Dünya

ABD, dünya üretim merkezi olma konumunu nasıl kaybetti?

Trump, Amerikan imalat sanayini yeniden canlandırmak istiyor ama ekonomistler uyarıyor: Gümrük tarifeleri çözüm değil.

ABD Başkanı Donald Trump’ın gümrük tarifeleriyle Amerikan imalat sanayini yeniden ayağa kaldırma hedefi dünya genelinde yankı bulurken, uzmanlar bu politikaların uzun vadede beklenen etkiyi yaratamayacağına dikkat çekiyor. Peki, ABD nasıl oldu da bir zamanların küresel üretim devi konumundan uzaklaştı?

Bir üretim devinden hizmet ekonomisine geçiş

1950’li yıllarda, ABD’deki özel sektör işlerinin üçte birinden fazlası (%35) imalat sektöründe yoğunlaşmıştı. Ancak bu oran günümüzde %9,4’e kadar geriledi. Bugün ABD'de yalnızca 12,8 milyon kişi imalat sektöründe istihdam ediliyor. Bu büyük dönüşüm, aslında yalnızca dış rekabetle değil, iç ekonomik yapının değişimiyle de yakından ilişkili.

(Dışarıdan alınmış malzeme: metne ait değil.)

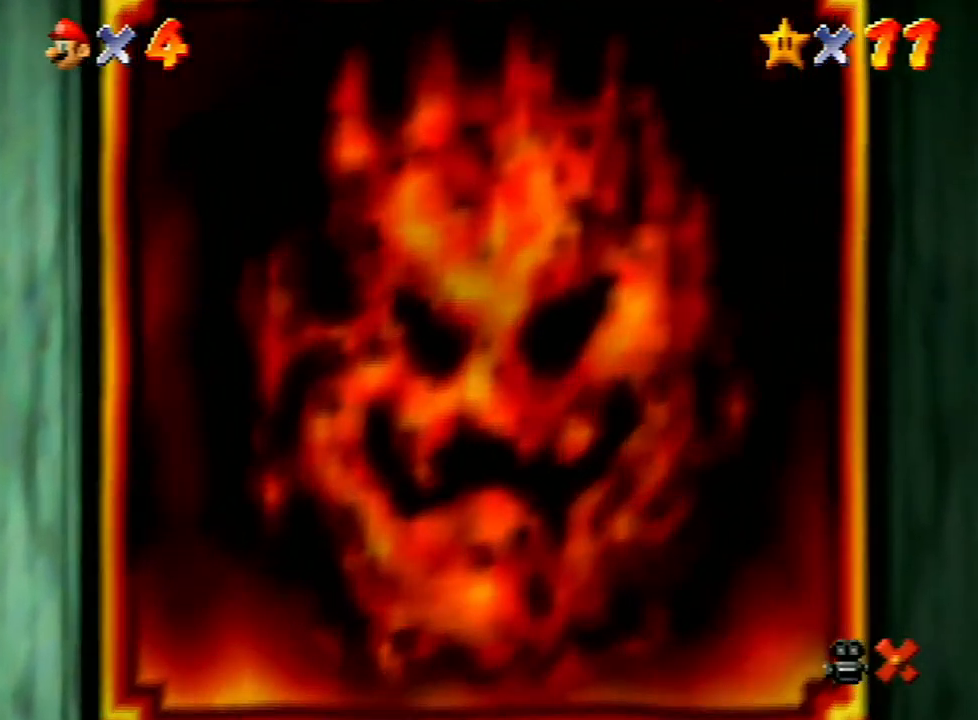
{"buttons": ["A"], "left_stick": "center", "events": [[33, "A", "down"], [167, "A", "up"], [200, "A", "down"], [267, "A", "up"], [367, "A", "down"], [433, "A", "up"], [500, "A", "down"]]}
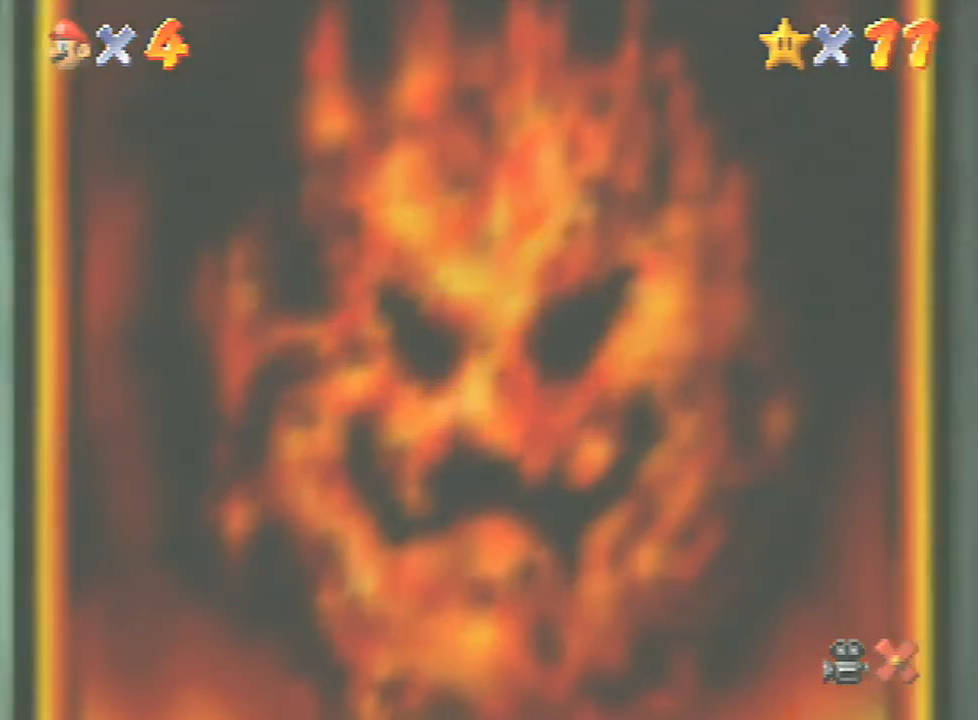
{"buttons": [], "left_stick": "center", "events": [[100, "A", "up"], [167, "A", "down"], [200, "A", "up"], [300, "A", "down"], [367, "A", "up"], [433, "A", "down"], [500, "A", "up"]]}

Amerikan imalatının yükselişi

1900’lerin başında ABD, seri üretimde devrim yaratan değiştirilebilir parça ve standardizasyon uygulamalarıyla öncü konumdaydı. II. Dünya Savaşı ise üretim kapasitesini muazzam şekilde artırdı. Savaşın ardından ortaya çıkan refah toplumu, ev, otomobil ve ev aletleri gibi dayanıklı tüketim mallarına olan talebi patlattı. Tüm bu ürünlerin çoğu savaş döneminde geliştirilen dönemin ileri teknolojilerine dayanıyordu.

Amerika’da üretim yapmak mantıklıydı; çünkü Ar-Ge ekiplerinin üretim sahasına yakın olması gerekiyordu. Ayrıca ABD, 20’inci yüzyılın başlarında başlayan lise eğitimi hareketi sayesinde dönemin en eğitimli iş gücüne sahipti.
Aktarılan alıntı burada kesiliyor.